Commissioner of Education

= Zainab Lawal Gummi =

Commissioner for Women, Children and Social Development, Zamfara State

Zainab Lawal Gummi is the commissioner for Education of Zamfara State of Nigeria. She was appointed by governor Bello Matawalle.

== Career ==
Gummi has stated that she supports free access to education and gender equality. She also stated that their state was committed to ending all forms of child abuse such as destitution, trafficking and child labour. It would be achieved through traditional rulers and engagement of Islamic scholars to help guide the implementation of laws.

== Gender-based violence and education advocacy ==
Zaninab as the Commissioner for women affairs and social development in zamfara state has fought against gender based violence, She urged people to give fair treatment and protection to women affected by gender based violence. She also urged communities and relevant stakeholders to support works that are aimed at protecting the rights and welfare of women across zamfara state. In March 2020, Gummi advocated for free access to education for girls in Zamfara State. She did this during activities marking the 2020 International Women’s Day, where she led a group of women on a courtesy visit to the Zamfara State deputy governor, Mahdi Aliyu Gusau. Where She appealed to the state government and other stakeholders to give more attention to girl-child education, healthcare, and women’s participation in public life.

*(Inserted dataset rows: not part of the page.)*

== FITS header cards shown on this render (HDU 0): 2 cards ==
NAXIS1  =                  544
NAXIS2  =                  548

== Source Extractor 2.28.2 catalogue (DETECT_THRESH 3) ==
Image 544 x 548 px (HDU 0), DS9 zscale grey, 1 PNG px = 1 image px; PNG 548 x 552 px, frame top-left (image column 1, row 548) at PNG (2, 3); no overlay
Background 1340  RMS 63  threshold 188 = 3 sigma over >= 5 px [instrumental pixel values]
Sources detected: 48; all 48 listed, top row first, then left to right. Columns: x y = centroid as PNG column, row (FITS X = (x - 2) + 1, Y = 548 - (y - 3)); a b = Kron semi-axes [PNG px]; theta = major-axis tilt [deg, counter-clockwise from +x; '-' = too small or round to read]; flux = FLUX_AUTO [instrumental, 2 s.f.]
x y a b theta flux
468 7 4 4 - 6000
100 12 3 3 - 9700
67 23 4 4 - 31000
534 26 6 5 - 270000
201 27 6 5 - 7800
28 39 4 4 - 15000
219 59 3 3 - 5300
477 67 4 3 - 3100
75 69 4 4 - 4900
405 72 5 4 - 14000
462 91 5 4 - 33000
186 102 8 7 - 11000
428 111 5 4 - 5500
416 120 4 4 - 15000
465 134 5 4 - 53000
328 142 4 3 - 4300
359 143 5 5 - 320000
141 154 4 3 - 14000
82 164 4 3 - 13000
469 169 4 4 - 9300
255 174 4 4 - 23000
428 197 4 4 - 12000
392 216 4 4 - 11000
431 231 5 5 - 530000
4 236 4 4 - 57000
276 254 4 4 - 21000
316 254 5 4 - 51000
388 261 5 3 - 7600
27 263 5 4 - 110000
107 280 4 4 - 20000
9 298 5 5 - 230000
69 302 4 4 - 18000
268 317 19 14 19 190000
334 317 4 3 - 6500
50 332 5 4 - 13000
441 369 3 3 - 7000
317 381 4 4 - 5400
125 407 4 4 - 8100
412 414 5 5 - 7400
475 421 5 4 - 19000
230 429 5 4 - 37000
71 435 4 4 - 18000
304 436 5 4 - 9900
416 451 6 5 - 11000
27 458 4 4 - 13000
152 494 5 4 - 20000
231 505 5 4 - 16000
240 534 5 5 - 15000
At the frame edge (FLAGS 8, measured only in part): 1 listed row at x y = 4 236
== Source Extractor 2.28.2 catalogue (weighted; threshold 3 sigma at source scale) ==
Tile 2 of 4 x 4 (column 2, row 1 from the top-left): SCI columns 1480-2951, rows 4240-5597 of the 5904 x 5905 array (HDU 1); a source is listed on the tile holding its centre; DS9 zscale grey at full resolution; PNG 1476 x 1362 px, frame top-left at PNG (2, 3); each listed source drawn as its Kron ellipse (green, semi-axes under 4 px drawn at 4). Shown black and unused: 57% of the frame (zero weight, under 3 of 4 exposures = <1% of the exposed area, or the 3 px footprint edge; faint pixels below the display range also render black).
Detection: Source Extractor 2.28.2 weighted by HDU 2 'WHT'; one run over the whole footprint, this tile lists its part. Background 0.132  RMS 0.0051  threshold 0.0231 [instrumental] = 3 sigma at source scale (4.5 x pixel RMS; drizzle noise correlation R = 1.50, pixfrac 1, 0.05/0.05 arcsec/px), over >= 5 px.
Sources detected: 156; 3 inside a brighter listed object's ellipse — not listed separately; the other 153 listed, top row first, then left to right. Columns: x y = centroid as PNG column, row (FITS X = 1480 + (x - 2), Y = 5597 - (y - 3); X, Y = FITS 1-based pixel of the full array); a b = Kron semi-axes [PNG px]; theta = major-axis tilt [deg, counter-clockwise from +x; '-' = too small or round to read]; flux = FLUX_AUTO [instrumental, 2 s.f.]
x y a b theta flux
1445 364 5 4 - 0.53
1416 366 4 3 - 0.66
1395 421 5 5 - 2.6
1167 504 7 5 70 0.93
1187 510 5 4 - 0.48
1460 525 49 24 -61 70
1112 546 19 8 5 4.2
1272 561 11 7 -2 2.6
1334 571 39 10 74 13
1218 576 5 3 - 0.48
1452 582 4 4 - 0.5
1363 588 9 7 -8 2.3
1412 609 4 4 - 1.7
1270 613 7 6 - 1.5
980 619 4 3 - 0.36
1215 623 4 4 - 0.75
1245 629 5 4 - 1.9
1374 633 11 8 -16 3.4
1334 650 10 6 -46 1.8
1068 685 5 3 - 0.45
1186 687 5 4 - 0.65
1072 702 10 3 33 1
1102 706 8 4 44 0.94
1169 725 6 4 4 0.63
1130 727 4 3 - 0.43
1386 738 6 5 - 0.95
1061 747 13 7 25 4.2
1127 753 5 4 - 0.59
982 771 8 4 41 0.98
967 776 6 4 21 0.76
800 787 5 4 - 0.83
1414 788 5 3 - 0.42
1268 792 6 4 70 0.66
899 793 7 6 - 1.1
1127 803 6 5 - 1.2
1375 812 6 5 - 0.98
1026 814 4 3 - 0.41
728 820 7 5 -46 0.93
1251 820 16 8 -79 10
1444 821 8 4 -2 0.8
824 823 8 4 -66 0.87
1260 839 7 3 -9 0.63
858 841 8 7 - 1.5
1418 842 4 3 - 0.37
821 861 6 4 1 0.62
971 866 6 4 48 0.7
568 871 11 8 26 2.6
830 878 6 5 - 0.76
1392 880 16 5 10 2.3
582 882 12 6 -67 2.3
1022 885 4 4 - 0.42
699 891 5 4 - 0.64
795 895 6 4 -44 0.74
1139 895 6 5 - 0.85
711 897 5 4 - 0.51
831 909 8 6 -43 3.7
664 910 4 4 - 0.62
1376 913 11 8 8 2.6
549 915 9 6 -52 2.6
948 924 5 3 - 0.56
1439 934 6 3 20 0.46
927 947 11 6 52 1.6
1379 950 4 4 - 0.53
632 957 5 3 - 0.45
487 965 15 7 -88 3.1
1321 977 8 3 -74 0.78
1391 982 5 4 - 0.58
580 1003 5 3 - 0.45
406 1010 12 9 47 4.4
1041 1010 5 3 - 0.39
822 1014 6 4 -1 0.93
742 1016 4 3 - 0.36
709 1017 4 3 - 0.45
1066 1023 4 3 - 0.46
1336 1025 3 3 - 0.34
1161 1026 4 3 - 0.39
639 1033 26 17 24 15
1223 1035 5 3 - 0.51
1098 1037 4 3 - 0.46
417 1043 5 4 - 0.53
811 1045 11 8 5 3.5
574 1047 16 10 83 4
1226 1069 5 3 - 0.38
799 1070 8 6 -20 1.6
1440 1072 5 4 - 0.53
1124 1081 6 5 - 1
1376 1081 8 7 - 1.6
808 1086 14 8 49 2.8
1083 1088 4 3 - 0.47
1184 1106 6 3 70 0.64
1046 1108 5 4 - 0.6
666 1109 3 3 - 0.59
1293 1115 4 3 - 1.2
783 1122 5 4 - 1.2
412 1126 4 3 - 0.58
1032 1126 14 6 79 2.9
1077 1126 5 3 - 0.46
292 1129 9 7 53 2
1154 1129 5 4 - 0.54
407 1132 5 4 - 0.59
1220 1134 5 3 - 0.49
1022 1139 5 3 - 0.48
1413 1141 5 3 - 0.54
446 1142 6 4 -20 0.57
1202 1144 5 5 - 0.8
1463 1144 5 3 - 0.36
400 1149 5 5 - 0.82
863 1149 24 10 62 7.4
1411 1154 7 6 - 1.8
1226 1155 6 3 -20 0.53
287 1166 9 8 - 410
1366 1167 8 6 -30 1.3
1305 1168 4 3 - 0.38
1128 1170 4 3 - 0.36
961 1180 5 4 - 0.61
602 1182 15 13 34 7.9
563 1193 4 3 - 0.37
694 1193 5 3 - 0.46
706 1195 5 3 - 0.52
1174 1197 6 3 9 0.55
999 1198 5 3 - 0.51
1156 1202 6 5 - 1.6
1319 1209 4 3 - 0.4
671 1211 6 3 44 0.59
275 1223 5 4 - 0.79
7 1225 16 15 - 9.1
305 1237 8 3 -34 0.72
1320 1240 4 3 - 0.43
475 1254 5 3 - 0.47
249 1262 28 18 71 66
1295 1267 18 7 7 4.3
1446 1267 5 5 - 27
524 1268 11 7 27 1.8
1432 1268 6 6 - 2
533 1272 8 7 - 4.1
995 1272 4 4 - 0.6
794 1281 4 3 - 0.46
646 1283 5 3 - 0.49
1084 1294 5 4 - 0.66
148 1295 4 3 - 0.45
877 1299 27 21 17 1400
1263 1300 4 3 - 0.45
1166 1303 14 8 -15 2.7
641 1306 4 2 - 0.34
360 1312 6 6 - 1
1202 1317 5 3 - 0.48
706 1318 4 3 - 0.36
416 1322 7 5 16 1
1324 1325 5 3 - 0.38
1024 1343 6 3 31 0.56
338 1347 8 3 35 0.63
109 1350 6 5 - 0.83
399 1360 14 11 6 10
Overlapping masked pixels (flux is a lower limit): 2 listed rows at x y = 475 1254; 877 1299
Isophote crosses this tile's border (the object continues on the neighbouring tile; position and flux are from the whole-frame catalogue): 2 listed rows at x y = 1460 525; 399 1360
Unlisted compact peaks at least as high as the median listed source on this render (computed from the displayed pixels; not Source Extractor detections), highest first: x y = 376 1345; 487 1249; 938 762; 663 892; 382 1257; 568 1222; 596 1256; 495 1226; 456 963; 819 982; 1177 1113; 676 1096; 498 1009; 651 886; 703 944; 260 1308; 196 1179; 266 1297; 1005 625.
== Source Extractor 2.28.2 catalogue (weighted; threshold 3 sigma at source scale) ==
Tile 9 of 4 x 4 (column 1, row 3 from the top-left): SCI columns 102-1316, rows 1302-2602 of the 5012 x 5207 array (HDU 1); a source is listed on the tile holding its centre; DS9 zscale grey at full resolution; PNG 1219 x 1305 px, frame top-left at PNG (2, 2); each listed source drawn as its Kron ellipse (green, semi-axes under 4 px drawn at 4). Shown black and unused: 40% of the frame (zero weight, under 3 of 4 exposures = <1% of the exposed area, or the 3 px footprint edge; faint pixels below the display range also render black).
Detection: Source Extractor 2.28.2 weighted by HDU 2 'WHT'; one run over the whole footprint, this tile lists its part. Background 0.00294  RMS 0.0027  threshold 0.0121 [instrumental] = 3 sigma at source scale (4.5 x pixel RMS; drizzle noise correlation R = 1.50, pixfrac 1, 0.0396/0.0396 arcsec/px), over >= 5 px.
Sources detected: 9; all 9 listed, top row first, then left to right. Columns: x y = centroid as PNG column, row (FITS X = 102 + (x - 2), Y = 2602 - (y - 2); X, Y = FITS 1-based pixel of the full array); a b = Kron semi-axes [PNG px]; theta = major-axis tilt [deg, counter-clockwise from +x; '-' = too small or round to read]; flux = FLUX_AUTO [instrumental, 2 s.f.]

== Advocacy for women participation in politics ==
In November 2022, expressed her happiness to the courts judgement involving Aisha Binani stating that the ruling of the court shows the people of this country that courts in Nigeria were ready to ensure justice wherever necessary and showed that women had become more active and influential in Nigerian politics. She stated that the development was an indication of the increasing acceptance of women in politics in Nigeria.